- ENTRIES SHOWN:
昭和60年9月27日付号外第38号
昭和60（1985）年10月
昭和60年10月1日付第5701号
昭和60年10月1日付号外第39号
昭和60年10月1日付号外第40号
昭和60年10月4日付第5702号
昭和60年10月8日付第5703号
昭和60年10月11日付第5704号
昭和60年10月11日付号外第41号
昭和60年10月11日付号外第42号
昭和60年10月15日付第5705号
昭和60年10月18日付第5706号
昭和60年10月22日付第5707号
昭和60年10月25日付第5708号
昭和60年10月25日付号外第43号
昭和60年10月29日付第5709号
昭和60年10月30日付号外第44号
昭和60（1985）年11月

==

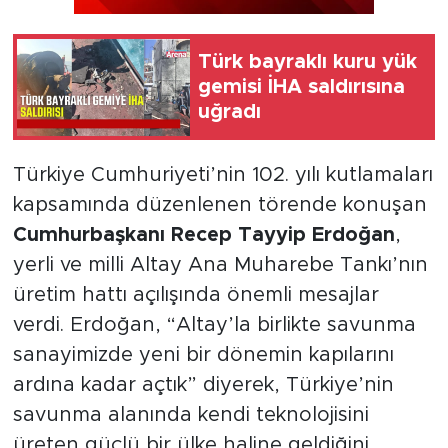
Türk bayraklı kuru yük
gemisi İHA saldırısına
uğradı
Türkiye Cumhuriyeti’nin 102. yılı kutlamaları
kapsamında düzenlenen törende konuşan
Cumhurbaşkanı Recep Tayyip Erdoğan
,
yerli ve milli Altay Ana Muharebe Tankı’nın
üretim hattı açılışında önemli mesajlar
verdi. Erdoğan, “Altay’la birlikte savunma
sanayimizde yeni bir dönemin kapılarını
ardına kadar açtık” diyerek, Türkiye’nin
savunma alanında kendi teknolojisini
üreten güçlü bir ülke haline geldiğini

- JOB: Which lines of the material above hold the string "savunma"? Pull them out.

- TASK RESULT:
verdi. Erdoğan, “Altay’la birlikte savunma
savunma alanında kendi teknolojisini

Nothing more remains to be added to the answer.